◆ DATASET ENTRIES ◆
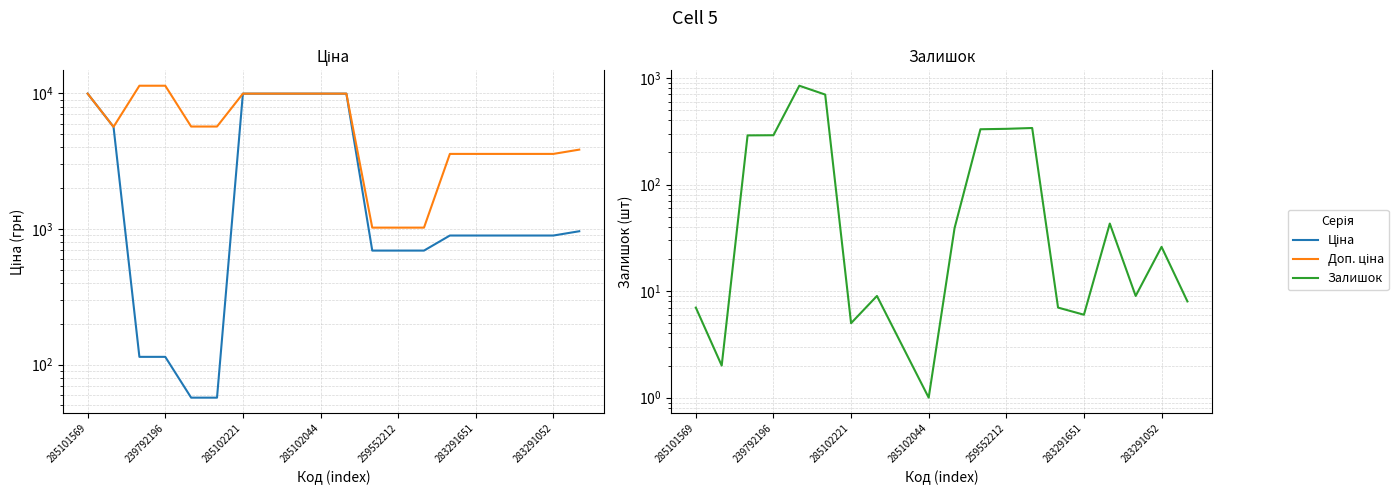

How many intersections are there between Ціна and Залишок?

2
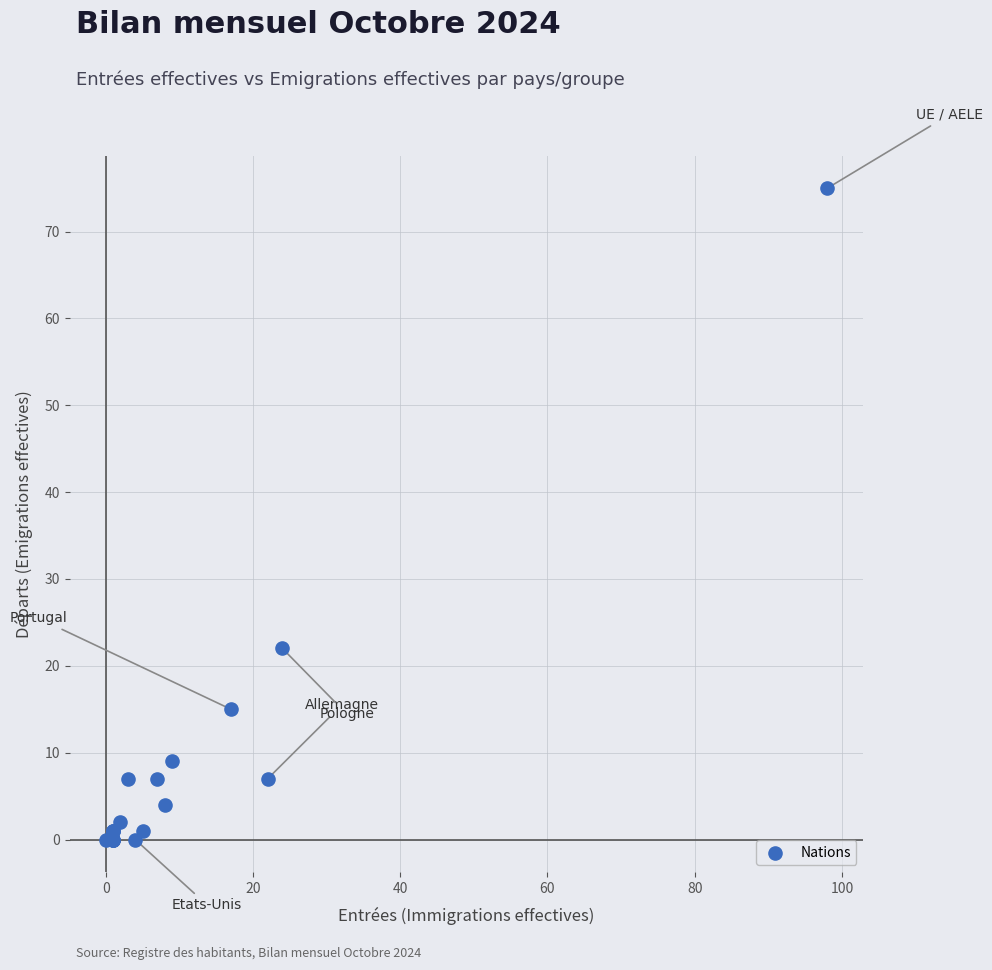

What Y value in the scatter plot is closest to 37?

22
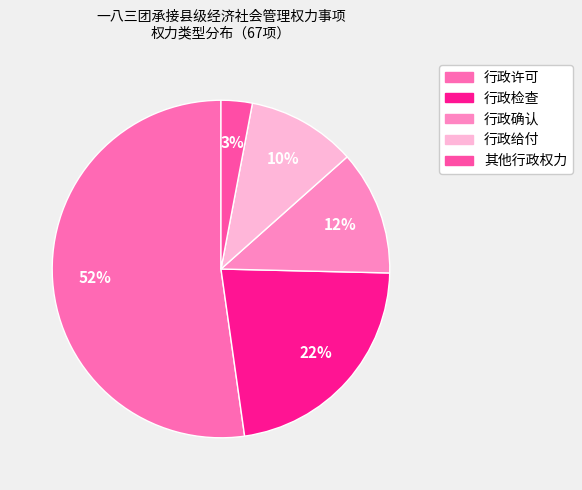

Count the number of slices in the pie.

5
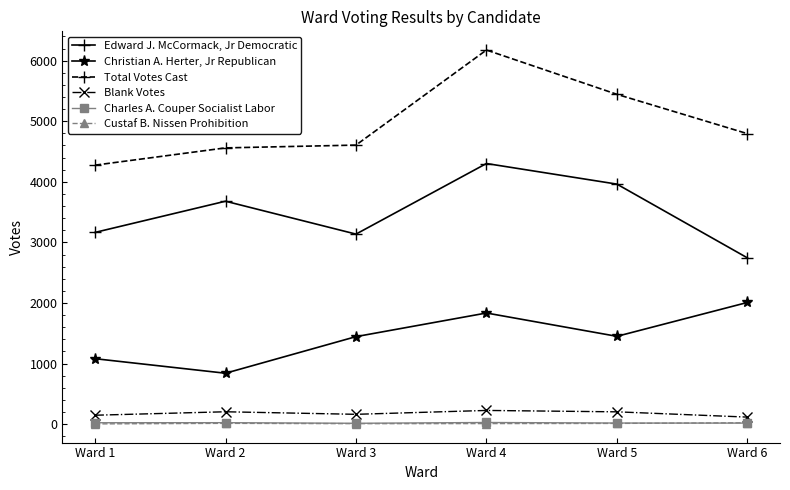

Is it true that Total Votes Cast equals 4275 at Ward 1?

True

◆ INSTRUCTIONS TO FOLLOW ◆
Copy the text of the material above word for word, leaving out the pictures.

◆ WRITTEN SOLUTION ◆
How many intersections are there between Ціна and Залишок?

2

What Y value in the scatter plot is closest to 37?

22

Count the number of slices in the pie.

5

Is it true that Total Votes Cast equals 4275 at Ward 1?

True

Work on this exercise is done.